Stored entries:
-------------------------

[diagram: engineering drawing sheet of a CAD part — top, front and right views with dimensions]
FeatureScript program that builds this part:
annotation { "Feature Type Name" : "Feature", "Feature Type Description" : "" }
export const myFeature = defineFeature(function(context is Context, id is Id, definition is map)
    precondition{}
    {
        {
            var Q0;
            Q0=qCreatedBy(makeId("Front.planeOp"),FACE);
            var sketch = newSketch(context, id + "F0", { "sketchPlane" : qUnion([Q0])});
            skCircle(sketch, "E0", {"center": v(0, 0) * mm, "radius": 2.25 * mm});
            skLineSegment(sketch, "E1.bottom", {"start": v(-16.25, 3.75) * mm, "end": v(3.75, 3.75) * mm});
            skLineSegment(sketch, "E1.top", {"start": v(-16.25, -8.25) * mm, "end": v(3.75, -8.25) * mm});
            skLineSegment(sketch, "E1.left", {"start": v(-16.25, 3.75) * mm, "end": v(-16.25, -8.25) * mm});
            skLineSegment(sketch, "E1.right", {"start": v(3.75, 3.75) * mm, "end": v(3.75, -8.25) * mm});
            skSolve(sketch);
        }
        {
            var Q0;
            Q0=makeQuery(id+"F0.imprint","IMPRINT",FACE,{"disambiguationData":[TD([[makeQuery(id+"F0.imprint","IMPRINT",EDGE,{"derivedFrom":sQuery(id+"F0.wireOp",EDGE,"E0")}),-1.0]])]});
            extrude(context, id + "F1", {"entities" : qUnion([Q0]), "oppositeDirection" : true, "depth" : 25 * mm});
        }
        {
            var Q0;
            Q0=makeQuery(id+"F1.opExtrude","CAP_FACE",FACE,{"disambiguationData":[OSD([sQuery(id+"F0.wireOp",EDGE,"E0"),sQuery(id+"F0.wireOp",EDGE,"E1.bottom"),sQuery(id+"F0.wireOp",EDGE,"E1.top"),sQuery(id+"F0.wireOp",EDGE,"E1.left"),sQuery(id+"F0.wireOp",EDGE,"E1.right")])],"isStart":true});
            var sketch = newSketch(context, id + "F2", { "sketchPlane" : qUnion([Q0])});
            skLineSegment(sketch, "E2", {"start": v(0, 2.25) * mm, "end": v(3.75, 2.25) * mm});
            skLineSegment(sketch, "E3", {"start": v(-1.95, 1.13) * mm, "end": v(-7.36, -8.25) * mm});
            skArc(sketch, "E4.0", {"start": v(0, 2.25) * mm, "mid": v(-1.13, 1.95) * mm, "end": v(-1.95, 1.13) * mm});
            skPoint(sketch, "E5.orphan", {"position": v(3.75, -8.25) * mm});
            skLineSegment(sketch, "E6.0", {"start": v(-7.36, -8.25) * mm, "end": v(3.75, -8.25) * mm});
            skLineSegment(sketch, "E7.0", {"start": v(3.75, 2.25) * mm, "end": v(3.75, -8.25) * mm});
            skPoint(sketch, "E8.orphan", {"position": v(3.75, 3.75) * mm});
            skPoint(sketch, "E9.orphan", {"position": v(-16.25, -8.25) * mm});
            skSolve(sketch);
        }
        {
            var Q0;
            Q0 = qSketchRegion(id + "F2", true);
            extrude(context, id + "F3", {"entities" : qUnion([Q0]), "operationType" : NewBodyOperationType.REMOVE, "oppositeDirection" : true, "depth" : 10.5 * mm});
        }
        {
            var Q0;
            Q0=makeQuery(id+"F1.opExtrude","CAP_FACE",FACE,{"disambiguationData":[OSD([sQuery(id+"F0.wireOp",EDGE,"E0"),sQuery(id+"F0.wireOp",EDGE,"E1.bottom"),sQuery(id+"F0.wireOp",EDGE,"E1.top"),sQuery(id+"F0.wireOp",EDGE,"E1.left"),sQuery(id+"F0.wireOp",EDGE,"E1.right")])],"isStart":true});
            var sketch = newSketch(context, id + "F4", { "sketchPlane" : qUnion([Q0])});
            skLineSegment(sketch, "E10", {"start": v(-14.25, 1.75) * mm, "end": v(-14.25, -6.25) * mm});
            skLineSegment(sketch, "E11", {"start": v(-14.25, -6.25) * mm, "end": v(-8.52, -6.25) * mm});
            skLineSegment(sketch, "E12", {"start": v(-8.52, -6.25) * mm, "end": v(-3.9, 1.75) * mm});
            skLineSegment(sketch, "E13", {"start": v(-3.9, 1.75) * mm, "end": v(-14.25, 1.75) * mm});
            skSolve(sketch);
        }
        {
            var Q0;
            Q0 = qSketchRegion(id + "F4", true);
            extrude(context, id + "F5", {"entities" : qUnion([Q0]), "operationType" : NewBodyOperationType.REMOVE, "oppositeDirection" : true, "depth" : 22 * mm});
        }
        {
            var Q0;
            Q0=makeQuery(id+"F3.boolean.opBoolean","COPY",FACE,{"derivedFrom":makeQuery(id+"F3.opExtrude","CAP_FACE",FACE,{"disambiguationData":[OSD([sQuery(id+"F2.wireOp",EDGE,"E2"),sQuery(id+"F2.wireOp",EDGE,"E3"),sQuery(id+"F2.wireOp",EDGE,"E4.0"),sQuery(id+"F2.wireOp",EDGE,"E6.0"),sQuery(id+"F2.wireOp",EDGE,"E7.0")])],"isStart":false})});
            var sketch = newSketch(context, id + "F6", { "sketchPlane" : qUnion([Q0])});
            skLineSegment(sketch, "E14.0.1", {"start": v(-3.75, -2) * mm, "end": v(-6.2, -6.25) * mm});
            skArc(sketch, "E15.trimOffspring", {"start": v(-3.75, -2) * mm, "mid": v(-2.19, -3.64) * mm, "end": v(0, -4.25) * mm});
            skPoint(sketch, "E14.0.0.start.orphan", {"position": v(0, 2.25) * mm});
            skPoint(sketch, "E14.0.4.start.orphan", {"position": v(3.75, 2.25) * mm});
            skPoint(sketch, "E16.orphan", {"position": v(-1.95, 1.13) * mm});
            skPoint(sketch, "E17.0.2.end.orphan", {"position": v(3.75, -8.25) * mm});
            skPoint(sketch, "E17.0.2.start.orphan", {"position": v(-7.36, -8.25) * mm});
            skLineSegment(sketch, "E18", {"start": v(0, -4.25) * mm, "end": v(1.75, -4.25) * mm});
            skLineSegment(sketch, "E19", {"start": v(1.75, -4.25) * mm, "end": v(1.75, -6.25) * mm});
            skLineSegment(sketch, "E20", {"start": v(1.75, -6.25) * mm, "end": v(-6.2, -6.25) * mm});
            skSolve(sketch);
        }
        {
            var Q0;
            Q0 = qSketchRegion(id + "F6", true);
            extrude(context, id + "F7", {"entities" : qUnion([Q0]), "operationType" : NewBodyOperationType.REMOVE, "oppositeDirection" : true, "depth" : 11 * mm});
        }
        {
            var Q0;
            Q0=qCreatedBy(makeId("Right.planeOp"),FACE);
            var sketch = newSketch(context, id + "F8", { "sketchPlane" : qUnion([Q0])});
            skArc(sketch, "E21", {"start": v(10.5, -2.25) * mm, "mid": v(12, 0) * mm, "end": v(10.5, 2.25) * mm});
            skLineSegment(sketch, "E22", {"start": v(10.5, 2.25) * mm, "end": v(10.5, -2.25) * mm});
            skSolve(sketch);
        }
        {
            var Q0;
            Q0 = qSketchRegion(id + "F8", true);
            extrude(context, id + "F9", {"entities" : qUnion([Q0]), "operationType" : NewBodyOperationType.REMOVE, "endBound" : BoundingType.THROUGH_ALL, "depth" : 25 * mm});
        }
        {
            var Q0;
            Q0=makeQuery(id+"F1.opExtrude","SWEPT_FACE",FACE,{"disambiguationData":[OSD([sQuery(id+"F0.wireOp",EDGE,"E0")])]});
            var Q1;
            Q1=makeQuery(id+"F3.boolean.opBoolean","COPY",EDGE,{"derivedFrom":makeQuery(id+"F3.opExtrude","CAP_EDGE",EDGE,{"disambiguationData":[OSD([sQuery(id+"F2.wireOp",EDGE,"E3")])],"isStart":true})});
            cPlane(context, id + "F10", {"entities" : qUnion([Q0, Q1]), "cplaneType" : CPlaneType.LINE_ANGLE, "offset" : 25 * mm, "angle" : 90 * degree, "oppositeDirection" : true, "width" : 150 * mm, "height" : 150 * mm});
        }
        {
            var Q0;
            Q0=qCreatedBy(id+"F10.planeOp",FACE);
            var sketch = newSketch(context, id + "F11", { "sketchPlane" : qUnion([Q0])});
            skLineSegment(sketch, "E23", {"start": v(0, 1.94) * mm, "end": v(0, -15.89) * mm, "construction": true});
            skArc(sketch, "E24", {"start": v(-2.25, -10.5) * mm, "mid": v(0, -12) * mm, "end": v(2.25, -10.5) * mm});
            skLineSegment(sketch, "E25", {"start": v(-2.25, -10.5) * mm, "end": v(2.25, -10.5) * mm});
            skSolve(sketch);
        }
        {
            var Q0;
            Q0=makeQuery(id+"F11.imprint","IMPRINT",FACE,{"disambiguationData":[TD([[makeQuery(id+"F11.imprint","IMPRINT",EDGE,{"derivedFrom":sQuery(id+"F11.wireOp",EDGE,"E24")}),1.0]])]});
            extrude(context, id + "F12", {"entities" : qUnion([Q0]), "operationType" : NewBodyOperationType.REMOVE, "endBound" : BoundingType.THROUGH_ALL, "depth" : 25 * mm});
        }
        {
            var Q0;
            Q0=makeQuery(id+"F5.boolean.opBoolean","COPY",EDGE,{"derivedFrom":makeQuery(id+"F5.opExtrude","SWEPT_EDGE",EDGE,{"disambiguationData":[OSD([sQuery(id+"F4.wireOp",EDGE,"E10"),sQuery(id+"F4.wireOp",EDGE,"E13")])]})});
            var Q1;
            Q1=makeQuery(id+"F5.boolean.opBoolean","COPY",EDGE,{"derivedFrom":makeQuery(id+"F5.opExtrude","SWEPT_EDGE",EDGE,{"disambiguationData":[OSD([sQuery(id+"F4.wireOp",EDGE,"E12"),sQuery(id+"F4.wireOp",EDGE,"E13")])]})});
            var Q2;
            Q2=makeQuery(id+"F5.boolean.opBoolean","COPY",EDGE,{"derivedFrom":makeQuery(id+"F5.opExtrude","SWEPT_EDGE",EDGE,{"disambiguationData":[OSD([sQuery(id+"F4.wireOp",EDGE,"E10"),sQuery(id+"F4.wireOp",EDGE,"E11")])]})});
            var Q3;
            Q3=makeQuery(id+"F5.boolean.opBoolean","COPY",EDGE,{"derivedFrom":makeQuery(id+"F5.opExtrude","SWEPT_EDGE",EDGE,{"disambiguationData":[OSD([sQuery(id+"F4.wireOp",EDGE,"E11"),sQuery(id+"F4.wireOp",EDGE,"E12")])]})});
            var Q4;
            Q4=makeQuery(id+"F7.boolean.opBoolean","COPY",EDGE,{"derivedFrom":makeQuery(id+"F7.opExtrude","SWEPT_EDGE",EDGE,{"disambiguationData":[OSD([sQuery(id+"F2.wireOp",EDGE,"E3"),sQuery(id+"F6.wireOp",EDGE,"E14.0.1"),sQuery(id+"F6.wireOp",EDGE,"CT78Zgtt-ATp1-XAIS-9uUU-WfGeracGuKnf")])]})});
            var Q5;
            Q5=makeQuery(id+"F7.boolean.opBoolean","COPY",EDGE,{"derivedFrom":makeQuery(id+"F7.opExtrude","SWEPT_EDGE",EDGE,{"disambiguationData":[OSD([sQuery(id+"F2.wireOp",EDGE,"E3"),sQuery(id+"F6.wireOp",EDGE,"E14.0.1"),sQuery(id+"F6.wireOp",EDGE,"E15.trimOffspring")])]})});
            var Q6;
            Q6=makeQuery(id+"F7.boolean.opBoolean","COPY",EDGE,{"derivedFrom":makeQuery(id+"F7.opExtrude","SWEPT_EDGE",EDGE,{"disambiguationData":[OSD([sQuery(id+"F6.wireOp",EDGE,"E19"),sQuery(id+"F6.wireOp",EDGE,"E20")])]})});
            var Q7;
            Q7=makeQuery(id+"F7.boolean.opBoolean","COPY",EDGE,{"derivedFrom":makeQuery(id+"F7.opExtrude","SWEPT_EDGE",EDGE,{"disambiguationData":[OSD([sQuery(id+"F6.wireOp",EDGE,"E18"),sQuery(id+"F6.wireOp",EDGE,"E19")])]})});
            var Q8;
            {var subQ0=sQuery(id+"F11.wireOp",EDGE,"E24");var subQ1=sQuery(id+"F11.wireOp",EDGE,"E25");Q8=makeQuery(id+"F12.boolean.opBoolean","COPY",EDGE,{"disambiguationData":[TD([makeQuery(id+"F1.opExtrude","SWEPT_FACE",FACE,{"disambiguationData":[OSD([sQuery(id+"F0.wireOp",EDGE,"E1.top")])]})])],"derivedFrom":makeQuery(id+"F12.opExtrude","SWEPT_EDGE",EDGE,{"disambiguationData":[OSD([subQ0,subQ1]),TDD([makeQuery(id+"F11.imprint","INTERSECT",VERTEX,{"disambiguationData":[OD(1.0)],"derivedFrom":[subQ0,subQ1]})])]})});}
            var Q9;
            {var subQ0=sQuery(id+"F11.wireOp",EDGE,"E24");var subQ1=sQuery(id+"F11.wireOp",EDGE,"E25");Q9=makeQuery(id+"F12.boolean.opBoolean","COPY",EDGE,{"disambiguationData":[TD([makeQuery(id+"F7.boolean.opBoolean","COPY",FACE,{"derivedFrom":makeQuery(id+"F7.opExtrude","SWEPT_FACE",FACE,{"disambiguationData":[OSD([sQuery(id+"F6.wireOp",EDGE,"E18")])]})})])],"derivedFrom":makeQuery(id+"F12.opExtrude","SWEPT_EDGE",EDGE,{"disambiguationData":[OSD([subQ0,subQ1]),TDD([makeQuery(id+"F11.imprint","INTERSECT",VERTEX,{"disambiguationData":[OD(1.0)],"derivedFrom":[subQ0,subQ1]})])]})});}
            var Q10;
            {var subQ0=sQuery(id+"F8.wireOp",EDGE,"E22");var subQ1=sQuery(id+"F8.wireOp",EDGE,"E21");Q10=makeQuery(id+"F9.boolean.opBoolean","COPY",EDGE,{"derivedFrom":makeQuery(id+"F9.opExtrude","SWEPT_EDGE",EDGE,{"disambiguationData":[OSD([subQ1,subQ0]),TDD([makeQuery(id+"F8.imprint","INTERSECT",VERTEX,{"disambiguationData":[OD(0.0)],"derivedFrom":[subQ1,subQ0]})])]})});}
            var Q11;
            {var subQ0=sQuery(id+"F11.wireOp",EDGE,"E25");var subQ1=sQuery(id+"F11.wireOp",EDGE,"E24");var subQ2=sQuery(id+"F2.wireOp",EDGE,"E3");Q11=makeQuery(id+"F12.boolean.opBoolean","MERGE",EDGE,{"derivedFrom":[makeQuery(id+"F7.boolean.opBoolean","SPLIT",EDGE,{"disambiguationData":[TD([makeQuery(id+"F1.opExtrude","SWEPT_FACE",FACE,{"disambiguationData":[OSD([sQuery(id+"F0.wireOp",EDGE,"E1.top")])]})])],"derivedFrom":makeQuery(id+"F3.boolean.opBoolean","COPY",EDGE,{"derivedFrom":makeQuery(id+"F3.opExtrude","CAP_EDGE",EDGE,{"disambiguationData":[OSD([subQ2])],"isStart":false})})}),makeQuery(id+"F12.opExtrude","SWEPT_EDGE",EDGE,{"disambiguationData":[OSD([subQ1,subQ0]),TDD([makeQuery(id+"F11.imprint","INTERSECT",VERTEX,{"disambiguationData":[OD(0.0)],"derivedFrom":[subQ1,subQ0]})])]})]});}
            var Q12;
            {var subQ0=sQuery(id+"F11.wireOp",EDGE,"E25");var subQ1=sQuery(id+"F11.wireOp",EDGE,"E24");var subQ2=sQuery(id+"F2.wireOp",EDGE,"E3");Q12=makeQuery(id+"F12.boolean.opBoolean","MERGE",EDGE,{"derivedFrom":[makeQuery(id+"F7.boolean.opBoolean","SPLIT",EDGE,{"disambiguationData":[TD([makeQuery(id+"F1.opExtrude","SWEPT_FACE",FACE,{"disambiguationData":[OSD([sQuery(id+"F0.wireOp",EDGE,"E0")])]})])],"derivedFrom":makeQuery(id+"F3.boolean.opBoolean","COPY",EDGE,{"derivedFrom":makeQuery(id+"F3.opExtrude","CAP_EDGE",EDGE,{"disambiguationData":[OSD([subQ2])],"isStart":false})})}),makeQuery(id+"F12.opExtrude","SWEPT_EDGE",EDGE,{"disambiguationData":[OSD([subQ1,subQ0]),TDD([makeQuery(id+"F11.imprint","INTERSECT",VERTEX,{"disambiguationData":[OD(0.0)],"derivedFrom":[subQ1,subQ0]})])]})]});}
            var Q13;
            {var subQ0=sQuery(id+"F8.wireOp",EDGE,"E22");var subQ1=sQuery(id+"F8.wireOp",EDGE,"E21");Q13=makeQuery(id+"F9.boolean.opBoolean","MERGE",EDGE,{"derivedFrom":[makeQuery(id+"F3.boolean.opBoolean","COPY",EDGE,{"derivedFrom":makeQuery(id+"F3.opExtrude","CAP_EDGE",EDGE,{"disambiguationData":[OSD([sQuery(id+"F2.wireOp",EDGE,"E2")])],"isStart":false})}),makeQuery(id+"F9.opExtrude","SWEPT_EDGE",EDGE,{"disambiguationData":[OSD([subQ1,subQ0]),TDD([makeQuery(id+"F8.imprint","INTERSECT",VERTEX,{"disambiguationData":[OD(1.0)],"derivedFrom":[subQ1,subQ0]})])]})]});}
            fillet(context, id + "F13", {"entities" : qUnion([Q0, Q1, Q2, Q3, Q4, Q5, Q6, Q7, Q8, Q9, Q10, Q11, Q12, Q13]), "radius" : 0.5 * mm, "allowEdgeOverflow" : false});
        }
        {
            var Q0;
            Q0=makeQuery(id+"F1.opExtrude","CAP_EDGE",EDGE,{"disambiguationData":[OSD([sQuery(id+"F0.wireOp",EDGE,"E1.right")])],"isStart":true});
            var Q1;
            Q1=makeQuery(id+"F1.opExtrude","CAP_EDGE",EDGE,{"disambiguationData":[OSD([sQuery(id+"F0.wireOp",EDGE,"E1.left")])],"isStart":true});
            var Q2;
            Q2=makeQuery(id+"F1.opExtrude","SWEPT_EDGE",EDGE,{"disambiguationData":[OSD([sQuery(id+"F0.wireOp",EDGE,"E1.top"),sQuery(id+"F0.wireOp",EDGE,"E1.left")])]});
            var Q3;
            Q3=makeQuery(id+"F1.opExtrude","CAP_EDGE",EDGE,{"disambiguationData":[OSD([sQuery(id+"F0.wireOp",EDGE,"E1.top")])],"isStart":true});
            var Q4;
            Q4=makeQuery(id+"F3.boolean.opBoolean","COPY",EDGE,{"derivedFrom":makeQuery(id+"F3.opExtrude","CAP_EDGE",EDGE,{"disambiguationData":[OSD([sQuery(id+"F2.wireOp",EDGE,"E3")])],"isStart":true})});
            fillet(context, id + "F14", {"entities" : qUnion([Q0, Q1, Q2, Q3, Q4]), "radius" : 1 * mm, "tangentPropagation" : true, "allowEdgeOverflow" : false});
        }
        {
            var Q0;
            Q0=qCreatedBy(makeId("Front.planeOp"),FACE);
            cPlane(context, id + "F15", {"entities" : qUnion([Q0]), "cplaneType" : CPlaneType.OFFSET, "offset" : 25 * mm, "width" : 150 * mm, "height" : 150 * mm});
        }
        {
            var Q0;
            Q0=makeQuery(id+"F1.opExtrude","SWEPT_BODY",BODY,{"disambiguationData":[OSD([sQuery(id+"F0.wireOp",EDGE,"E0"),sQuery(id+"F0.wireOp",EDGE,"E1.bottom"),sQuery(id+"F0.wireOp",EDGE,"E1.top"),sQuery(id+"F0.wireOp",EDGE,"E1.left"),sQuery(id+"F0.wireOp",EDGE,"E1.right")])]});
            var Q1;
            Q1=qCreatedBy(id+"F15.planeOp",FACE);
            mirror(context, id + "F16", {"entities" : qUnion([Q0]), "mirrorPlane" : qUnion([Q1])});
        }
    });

-------------------------

Task statement:
Copy out each line of the material above that contains the string "NewBodyOperationType", matching case exactly.

Response to the task:
            extrude(context, id + "F3", {"entities" : qUnion([Q0]), "operationType" : NewBodyOperationType.REMOVE, "oppositeDirection" : true, "depth" : 10.5 * mm});
            extrude(context, id + "F5", {"entities" : qUnion([Q0]), "operationType" : NewBodyOperationType.REMOVE, "oppositeDirection" : true, "depth" : 22 * mm});
            extrude(context, id + "F7", {"entities" : qUnion([Q0]), "operationType" : NewBodyOperationType.REMOVE, "oppositeDirection" : true, "depth" : 11 * mm});
            extrude(context, id + "F9", {"entities" : qUnion([Q0]), "operationType" : NewBodyOperationType.REMOVE, "endBound" : BoundingType.THROUGH_ALL, "depth" : 25 * mm});
            extrude(context, id + "F12", {"entities" : qUnion([Q0]), "operationType" : NewBodyOperationType.REMOVE, "endBound" : BoundingType.THROUGH_ALL, "depth" : 25 * mm});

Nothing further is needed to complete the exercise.